>>2655
>I'm always rambling in my mind like an autist, to the point sometimes I don’t even notice anything around me.
That is exactly the sort of thing meditation is designed to reduce.
There are lots of different kinds of meditation, and not all of them are about "concentrating all of your attention on one thing" as one anon said. But that is the starting point for the most popular style (mindfulness/vipassana).
Mindfulness meditation isn't just relaxing or chilling out, it's about being in the moment. Letting the world in as it presents itself to your senses without coloring it with views or judgements. Thoughts will spontaneously arise in your head without you deliberately thinking them, but you choose whether to grasp them and engage in the thought. Part of the practice is to watch the thought arise, not to touch it, just let it be, then return your attention to the breath or the candle or whatever you were concentrating on.
Think of it like being you as pure experience rather than you the collection of neuroses and thoughts and fears and wants.
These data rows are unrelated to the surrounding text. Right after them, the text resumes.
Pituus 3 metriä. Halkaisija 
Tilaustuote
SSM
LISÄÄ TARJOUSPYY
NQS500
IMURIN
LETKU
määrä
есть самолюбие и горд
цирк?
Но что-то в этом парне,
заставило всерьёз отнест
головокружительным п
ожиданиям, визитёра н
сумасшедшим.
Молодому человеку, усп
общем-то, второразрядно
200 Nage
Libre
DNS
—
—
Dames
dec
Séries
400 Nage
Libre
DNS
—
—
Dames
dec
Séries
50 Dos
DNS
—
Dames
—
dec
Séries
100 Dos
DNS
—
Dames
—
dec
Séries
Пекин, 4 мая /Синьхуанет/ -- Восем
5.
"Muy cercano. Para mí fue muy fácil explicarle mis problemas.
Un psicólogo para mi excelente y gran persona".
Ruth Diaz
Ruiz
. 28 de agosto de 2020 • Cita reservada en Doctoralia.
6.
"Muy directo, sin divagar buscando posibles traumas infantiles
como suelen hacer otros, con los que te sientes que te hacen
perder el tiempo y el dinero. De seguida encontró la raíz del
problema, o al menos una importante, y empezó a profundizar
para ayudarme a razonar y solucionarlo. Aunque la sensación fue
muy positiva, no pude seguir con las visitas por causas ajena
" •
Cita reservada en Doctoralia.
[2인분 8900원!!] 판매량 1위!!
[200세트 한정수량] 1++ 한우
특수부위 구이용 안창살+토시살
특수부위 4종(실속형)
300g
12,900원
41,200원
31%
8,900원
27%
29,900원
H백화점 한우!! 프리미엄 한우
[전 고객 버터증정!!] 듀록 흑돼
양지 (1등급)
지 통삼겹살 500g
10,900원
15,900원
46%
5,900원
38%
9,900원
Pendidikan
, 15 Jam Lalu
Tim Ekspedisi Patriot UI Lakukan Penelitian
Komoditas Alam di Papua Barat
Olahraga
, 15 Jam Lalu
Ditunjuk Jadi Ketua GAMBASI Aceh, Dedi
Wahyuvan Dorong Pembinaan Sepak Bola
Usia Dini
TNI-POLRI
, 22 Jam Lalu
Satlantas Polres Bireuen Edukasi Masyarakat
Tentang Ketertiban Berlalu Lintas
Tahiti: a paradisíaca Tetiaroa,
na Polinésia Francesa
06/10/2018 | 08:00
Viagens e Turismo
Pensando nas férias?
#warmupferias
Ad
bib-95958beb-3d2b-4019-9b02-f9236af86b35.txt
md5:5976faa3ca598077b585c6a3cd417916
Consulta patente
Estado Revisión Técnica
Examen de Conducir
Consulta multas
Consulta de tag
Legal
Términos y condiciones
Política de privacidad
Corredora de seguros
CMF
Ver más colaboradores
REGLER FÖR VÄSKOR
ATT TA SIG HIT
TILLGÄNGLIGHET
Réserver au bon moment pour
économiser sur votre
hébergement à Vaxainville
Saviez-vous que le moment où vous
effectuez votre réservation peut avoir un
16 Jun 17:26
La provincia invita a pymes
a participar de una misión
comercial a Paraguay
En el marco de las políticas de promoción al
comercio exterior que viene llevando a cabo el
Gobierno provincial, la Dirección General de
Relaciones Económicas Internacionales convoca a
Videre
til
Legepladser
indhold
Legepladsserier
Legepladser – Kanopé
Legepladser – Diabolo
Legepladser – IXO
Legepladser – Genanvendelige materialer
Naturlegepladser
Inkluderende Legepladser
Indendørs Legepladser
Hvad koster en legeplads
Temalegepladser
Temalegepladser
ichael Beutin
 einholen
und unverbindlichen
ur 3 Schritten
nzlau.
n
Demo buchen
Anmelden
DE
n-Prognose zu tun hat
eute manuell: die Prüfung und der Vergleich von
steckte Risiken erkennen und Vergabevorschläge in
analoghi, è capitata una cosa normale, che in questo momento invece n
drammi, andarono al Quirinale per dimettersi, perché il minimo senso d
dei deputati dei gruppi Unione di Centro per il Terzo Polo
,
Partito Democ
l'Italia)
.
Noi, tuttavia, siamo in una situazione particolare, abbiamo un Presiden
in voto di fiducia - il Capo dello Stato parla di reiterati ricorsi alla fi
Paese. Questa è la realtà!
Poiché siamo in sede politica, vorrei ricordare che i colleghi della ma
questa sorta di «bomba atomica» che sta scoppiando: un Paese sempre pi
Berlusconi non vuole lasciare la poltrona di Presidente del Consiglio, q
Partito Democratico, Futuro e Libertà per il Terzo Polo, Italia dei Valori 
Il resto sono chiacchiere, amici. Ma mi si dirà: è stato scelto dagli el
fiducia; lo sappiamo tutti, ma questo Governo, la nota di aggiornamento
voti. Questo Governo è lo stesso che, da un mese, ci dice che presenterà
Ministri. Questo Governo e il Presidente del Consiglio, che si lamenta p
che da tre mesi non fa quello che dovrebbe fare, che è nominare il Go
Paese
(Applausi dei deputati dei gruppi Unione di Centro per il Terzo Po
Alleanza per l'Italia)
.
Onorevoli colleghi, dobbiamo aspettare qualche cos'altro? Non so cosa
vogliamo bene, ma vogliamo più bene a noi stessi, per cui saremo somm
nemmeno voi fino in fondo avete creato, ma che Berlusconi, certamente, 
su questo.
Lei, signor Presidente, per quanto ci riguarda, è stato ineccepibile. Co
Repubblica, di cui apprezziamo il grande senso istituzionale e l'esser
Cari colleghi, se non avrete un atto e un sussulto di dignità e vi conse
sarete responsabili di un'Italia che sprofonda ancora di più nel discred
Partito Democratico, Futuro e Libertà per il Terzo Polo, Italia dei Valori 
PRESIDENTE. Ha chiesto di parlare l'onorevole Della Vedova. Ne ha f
Directing your attention to something real (breathing, the feeling in your hand, the sound of the birds, whatever) rather than your ideas about them.
Obviously, at first it's much easier to learn mindful attention with benign stuff like breathing or the sound of running water than it is to try reading an inflammatory feminist blog post with equanimity.
Meditation looks chilled because it's a deliberately controlled environment for the practice, you can theoretically do mindfulness under any circumstance, but it's probably easier to develop the skill sat down in a quiet room.